» ENREGISTREMENTS À TRAITER
────────────────────────────────────────

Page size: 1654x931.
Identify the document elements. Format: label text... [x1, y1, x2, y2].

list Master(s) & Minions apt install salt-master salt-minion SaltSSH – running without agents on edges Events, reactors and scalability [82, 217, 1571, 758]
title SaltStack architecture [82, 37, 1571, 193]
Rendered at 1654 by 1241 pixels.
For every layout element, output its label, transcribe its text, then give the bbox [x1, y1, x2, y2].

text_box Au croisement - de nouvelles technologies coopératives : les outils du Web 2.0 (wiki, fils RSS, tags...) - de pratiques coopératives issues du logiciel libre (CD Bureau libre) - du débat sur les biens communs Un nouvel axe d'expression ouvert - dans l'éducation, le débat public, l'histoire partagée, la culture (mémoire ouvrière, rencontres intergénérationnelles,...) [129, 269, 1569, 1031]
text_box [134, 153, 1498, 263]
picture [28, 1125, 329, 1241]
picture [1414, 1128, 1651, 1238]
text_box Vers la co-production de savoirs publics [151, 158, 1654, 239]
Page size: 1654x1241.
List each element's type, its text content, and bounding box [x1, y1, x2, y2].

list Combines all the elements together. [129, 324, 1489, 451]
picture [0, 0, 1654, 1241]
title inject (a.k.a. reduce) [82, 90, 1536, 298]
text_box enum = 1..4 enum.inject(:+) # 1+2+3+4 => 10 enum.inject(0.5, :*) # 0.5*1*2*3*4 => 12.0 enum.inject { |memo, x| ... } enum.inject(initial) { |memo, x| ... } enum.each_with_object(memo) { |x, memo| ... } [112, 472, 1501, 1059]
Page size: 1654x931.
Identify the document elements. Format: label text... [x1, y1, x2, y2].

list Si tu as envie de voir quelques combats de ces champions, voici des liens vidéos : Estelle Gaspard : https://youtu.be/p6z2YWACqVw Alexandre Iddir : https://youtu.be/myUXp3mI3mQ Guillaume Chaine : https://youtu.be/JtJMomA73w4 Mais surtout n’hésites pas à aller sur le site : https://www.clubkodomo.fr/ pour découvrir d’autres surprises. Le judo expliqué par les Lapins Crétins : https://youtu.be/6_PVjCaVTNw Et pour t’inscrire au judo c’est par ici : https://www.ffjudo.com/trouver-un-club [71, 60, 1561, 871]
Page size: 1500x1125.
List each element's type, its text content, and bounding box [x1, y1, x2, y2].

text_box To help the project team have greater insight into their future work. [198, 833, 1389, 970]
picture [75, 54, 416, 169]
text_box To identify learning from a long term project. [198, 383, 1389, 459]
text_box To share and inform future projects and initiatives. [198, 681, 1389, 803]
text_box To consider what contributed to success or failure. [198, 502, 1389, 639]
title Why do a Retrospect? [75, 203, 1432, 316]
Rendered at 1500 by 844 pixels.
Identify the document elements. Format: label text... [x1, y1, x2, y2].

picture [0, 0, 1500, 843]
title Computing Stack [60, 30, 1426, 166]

────────────────────────────────────────

» CONSIGNE
Reproduisez à l'identique tous les enregistrements ci-dessus, du premier au dernier.

» RÉPONSE RÉDIGÉE
Page size: 1654x931.
Identify the document elements. Format: label text... [x1, y1, x2, y2].

list Master(s) & Minions apt install salt-master salt-minion SaltSSH – running without agents on edges Events, reactors and scalability [82, 217, 1571, 758]
title SaltStack architecture [82, 37, 1571, 193]
Rendered at 1654 by 1241 pixels.
For every layout element, output its label, transcribe its text, then give the bbox [x1, y1, x2, y2].

text_box Au croisement - de nouvelles technologies coopératives : les outils du Web 2.0 (wiki, fils RSS, tags...) - de pratiques coopératives issues du logiciel libre (CD Bureau libre) - du débat sur les biens communs Un nouvel axe d'expression ouvert - dans l'éducation, le débat public, l'histoire partagée, la culture (mémoire ouvrière, rencontres intergénérationnelles,...) [129, 269, 1569, 1031]
text_box [134, 153, 1498, 263]
picture [28, 1125, 329, 1241]
picture [1414, 1128, 1651, 1238]
text_box Vers la co-production de savoirs publics [151, 158, 1654, 239]
Page size: 1654x1241.
List each element's type, its text content, and bounding box [x1, y1, x2, y2].

list Combines all the elements together. [129, 324, 1489, 451]
picture [0, 0, 1654, 1241]
title inject (a.k.a. reduce) [82, 90, 1536, 298]
text_box enum = 1..4 enum.inject(:+) # 1+2+3+4 => 10 enum.inject(0.5, :*) # 0.5*1*2*3*4 => 12.0 enum.inject { |memo, x| ... } enum.inject(initial) { |memo, x| ... } enum.each_with_object(memo) { |x, memo| ... } [112, 472, 1501, 1059]
Page size: 1654x931.
Identify the document elements. Format: label text... [x1, y1, x2, y2].

list Si tu as envie de voir quelques combats de ces champions, voici des liens vidéos : Estelle Gaspard : https://youtu.be/p6z2YWACqVw Alexandre Iddir : https://youtu.be/myUXp3mI3mQ Guillaume Chaine : https://youtu.be/JtJMomA73w4 Mais surtout n’hésites pas à aller sur le site : https://www.clubkodomo.fr/ pour découvrir d’autres surprises. Le judo expliqué par les Lapins Crétins : https://youtu.be/6_PVjCaVTNw Et pour t’inscrire au judo c’est par ici : https://www.ffjudo.com/trouver-un-club [71, 60, 1561, 871]
Page size: 1500x1125.
List each element's type, its text content, and bounding box [x1, y1, x2, y2].

text_box To help the project team have greater insight into their future work. [198, 833, 1389, 970]
picture [75, 54, 416, 169]
text_box To identify learning from a long term project. [198, 383, 1389, 459]
text_box To share and inform future projects and initiatives. [198, 681, 1389, 803]
text_box To consider what contributed to success or failure. [198, 502, 1389, 639]
title Why do a Retrospect? [75, 203, 1432, 316]
Rendered at 1500 by 844 pixels.
Identify the document elements. Format: label text... [x1, y1, x2, y2].

picture [0, 0, 1500, 843]
title Computing Stack [60, 30, 1426, 166]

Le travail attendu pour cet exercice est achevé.